Reports of illegal partying prompted widespread campus testing. Initially, 20 positive cases were detected. A SUNY Upstate medical team was dispatched to test all students. The number rose to 105, prompting the initial two-week shutdown, and then to more than 500, the university said,

"I hope today serves as that wake-up call as we move forward to show how important this is to control the COVID beast, because it still exists and it spreads rapidly," Malatras said.

There has been a rise in cases on SUNY campuses across the state, Lynda Baquero reports.

That 100-case mark was sufficient to close the campus for two weeks, according to Gov. Andrew Cuomo's new threshold for re-closing college campuses to in-person learning. Athletics and other extracurriculars must also be paused.
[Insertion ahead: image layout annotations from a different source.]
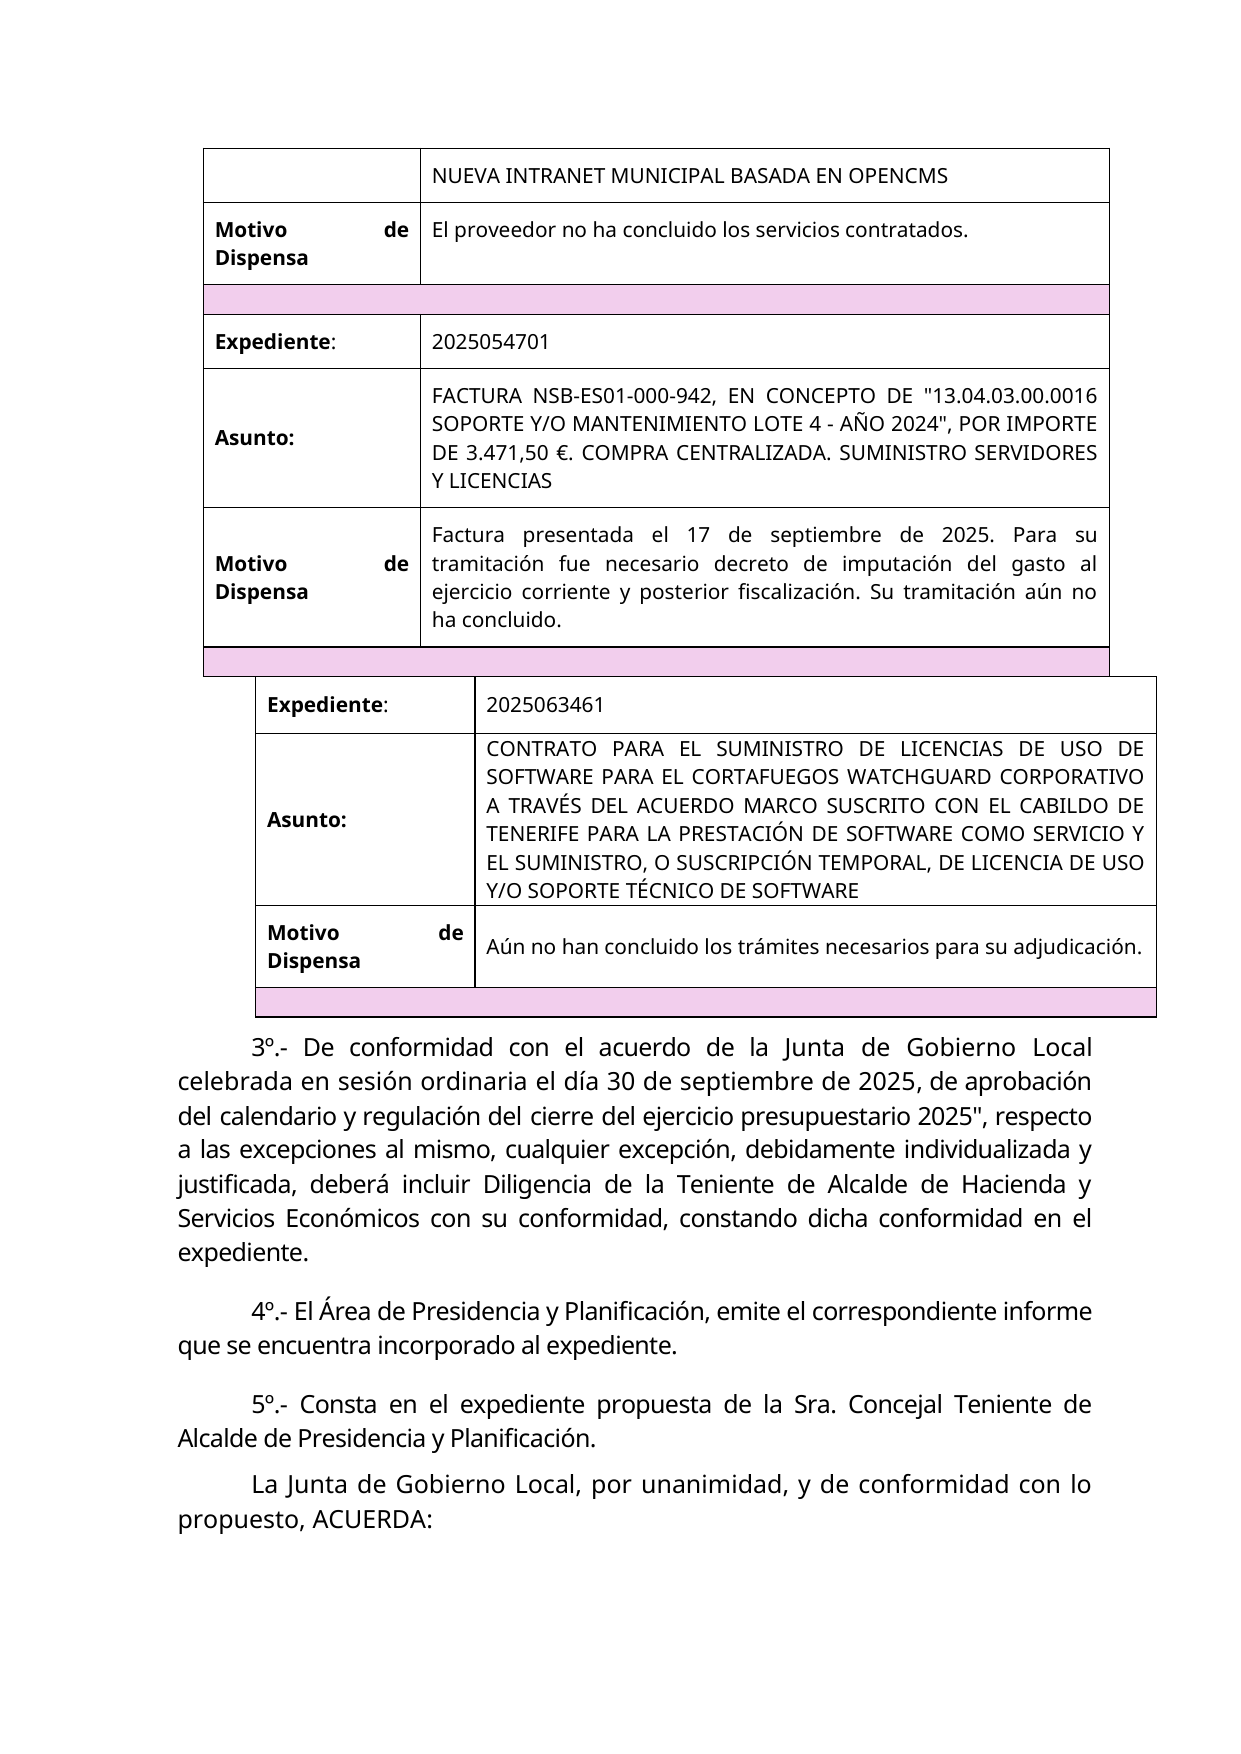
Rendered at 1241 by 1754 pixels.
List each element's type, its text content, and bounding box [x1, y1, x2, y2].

table_cell El proveedor no ha concluido los servicios contratados. [421, 203, 1109, 284]
table_cell [1110, 148, 1156, 202]
table_cell Motivo de Dispensa [204, 203, 420, 284]
table_cell 2025054701 [421, 315, 1109, 368]
table_cell [204, 285, 1109, 314]
table_cell [256, 988, 1156, 1016]
table_cell [203, 987, 255, 1016]
table_cell Aún no han concluido los trámites necesarios para su adjudicación. [476, 906, 1156, 987]
table_cell Motivo de Dispensa [204, 508, 420, 646]
table_cell [1110, 314, 1156, 368]
table_cell [203, 733, 255, 904]
text 5º.- Consta en el expediente propuesta de la Sra. Concejal Teniente de Alcalde de Presidencia y Planificación. [177, 1387, 1093, 1455]
table_cell [203, 905, 255, 987]
table_cell Motivo de Dispensa [256, 906, 474, 987]
table_cell [204, 648, 1109, 676]
table_cell [1110, 646, 1156, 676]
table_cell [203, 677, 255, 733]
table_cell [1110, 202, 1156, 284]
table_cell [1110, 368, 1156, 507]
table_cell [1110, 284, 1156, 314]
table_cell Expediente: [256, 677, 474, 733]
table_cell Asunto: [256, 734, 474, 904]
table_cell 2025063461 [476, 677, 1156, 733]
table_cell CONTRATO PARA EL SUMINISTRO DE LICENCIAS DE USO DE SOFTWARE PARA EL CORTAFUEGOS WATCHGUARD CORPORATIVO A TRAVÉS DEL ACUERDO MARCO SUSCRITO CON EL CABILDO DE TENERIFE PARA LA PRESTACIÓN DE SOFTWARE COMO SERVICIO Y EL SUMINISTRO, O SUSCRIPCIÓN TEMPORAL, DE LICENCIA DE USO Y/O SOPORTE TÉCNICO DE SOFTWARE [476, 734, 1156, 904]
text La Junta de Gobierno Local, por unanimidad, y de conformidad con lo propuesto, ACUERDA: [177, 1467, 1093, 1535]
table_cell FACTURA NSB-ES01-000-942, EN CONCEPTO DE "13.04.03.00.0016 SOPORTE Y/O MANTENIMIENTO LOTE 4 - AÑO 2024", POR IMPORTE DE 3.471,50 €. COMPRA CENTRALIZADA. SUMINISTRO SERVIDORES Y LICENCIAS [421, 369, 1109, 507]
table_cell [204, 149, 420, 202]
text 3º.- De conformidad con el acuerdo de la Junta de Gobierno Local celebrada en sesión ordinaria el día 30 de septiembre de 2025, de aprobación del calendario y regulación del cierre del ejercicio presupuestario 2025", respecto a las excepciones al mismo, cualquier excepción, debidamente individualizada y justificada, deberá incluir Diligencia de la Teniente de Alcalde de Hacienda y Servicios Económicos con su conformidad, constando dicha conformidad en el expediente. [177, 1030, 1093, 1268]
table_cell NUEVA INTRANET MUNICIPAL BASADA EN OPENCMS [421, 149, 1109, 202]
table_cell Asunto: [204, 369, 420, 507]
table_cell [1110, 507, 1156, 646]
table_cell Expediente: [204, 315, 420, 368]
table_cell Factura presentada el 17 de septiembre de 2025. Para su tramitación fue necesario decreto de imputación del gasto al ejercicio corriente y posterior fiscalización. Su tramitación aún no ha concluido. [421, 508, 1109, 646]
text 4º.- El Área de Presidencia y Planificación, emite el correspondiente informe que se encuentra incorporado al expediente. [177, 1293, 1093, 1362]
"This is a sad day for SUNY Oneonta. However, the actions we are taking will allow us to put our focus back on learning. This is not the course any of us wanted the semester to take, yet the last few days have showcased the ethic of care that is SUNY Oneonta's core," said university President Barbara Jean Morris. "Support from SUNY has been instrumental in fast-tracking a move-out plan that allows us to move forward. Now we will turn our attention to seeing that students get home safely."

Daily Percentage of Positive Tests by New York Region

Gov. Andrew Cuomo breaks the state into 10 regions for testing purposes and tracks positivity rates to identify potential hotspots. Here's the latest tracking data by region. For the latest county-level results statewide, click here

Source: ny.gov

The state has deployed a COVID "SWAT" team to Oneonta to assist in establishing 15-minute rapid testing sites. Nearly 100 contact tracers from the state were also dispatched.

Cuomo has cautioned that the outbreaks seen at Oneonta and other college campuses around the country are indicative of potential clusters that will emerge when K-12 schools reopen for in-person learning. New York City, the nation's largest public school system, has delayed the start of that by 11 days to accommodate teachers union's demands for additional safety measures.

"My advice on the K-12 is err on the side of caution. If you go to in-person education and you are not prepared or you can't actually implement the plan and do it on day one, you will see the numbers go up and then you will see more disruption," Cuomo said last week. "If you're not ready, better you start when you are ready."